Nowitzki and Cuban have spent the last 19 years together, forming one of the closest owner-player bonds in the history of the NBA and, arguably, all of sports.
"When you're sitting next to him at a blackjack table...I've been to Vegas countless times with him and there could just be anybody sitting at the table and he'll pull up, 'Ok, this is the spot,'" Cuban said. "Bam-bam-bam. We sit there and there will be two or three other people already there. 'What's up!?' Like they're long lost friends. He'll just sit there and drink and gamble with us for like 12 straight hours and that's just who he is."
Genuine, but goofy?
"Goofy is an understatement," Cuban joked. "I've been kicked out of restaurants with him [laughs]."
Nowitzki's sense of humor has made him a must-follow on Twitter.
Plus, his acting skills are the stuff of legend.
No. 41 turns 41 on June 19, as the husband and father of three begins the next chapter of his life.

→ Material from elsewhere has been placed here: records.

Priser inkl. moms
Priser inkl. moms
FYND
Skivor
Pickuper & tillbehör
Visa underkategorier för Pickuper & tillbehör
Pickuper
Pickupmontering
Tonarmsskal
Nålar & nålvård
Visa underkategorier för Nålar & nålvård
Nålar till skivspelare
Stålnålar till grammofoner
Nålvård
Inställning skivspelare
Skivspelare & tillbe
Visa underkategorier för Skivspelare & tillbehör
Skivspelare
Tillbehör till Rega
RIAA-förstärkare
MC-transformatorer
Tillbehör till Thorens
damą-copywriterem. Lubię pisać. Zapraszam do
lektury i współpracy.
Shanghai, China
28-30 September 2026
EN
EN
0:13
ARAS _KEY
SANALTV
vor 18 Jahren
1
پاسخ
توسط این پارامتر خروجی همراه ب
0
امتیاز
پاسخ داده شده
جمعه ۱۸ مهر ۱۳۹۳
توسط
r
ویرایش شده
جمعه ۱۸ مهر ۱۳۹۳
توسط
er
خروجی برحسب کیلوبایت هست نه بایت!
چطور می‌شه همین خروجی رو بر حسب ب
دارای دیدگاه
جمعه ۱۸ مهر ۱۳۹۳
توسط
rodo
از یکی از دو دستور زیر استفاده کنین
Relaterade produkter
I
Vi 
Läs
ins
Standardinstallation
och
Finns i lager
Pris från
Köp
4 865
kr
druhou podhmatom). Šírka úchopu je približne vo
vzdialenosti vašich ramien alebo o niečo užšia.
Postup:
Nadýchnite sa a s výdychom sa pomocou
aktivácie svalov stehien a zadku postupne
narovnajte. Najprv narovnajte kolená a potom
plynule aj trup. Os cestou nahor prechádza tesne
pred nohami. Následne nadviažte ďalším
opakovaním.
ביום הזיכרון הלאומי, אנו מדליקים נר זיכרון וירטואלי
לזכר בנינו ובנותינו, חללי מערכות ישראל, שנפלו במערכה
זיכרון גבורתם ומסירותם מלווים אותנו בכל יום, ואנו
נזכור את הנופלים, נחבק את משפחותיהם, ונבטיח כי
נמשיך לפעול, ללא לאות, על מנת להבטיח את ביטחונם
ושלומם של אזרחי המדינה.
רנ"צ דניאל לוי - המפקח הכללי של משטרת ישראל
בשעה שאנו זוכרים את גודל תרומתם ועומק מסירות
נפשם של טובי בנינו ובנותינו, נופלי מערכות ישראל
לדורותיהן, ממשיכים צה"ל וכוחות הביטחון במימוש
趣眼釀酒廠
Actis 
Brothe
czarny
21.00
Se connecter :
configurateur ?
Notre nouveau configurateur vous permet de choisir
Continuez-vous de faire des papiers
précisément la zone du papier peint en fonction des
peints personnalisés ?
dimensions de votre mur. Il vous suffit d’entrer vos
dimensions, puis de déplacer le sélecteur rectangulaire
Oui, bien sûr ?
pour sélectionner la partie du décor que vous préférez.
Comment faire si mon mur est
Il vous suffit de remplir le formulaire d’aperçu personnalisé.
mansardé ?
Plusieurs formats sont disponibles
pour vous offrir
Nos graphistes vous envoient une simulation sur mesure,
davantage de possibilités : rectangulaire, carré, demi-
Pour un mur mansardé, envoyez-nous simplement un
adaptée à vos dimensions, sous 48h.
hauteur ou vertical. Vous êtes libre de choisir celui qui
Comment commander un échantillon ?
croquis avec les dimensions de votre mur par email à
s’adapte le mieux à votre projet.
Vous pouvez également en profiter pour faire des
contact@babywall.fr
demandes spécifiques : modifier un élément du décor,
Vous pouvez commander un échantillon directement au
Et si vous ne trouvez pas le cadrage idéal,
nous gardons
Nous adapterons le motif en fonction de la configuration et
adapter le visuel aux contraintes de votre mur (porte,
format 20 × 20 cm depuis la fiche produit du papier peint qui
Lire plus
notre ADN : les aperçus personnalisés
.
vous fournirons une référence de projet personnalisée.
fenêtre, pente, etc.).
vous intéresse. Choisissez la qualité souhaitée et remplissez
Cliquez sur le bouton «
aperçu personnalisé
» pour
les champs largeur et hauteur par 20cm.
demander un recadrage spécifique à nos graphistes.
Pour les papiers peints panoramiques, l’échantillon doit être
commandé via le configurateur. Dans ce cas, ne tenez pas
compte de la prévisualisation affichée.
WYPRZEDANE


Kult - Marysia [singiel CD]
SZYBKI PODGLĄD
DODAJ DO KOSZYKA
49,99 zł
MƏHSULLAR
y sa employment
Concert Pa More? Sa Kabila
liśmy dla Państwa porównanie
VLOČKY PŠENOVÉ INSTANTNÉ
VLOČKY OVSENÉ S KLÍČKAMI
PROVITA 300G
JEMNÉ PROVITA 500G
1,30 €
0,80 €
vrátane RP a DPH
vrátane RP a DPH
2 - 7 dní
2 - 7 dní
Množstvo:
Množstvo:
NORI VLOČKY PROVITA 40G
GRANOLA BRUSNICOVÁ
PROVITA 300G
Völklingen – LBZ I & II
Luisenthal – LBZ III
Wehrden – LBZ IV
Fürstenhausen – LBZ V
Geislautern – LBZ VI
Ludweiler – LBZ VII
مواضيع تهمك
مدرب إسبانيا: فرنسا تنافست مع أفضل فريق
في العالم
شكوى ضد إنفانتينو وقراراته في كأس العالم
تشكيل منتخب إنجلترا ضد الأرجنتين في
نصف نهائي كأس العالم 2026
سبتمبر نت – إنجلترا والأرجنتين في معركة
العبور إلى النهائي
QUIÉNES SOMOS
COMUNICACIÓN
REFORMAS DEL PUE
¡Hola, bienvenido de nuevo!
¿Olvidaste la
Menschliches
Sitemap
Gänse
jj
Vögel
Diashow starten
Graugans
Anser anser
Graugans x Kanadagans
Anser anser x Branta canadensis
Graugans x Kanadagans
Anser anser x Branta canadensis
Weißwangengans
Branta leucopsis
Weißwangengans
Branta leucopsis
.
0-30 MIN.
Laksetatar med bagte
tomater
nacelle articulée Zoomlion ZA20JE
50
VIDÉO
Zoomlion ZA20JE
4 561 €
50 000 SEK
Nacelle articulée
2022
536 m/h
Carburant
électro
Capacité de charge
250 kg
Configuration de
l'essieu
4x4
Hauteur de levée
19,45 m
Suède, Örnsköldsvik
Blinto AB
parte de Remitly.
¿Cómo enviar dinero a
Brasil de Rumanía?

"It's uncharted territory for him," Cuban said. "Part of him says he's going to travel. Part of him says it's a chance to spend time with his kids and family. Part of him wants to see if his wife will kill him for being around all the time."
What does the future hold, besides an enshrinement in Springfield, Massachusetts?
"Besides having a statue built of him in front of American Airlines Center, he's going to do whatever the heck he wants to do," Nelson said. "Our hope and expectation is it's with the Mavericks, whether it's management or coaching or development."
"For Dirk, I think the best is yet to come," Cuban said. "Because he's so much more than a basketball player."
One of the greatest of all time...Dirk Nowitzki.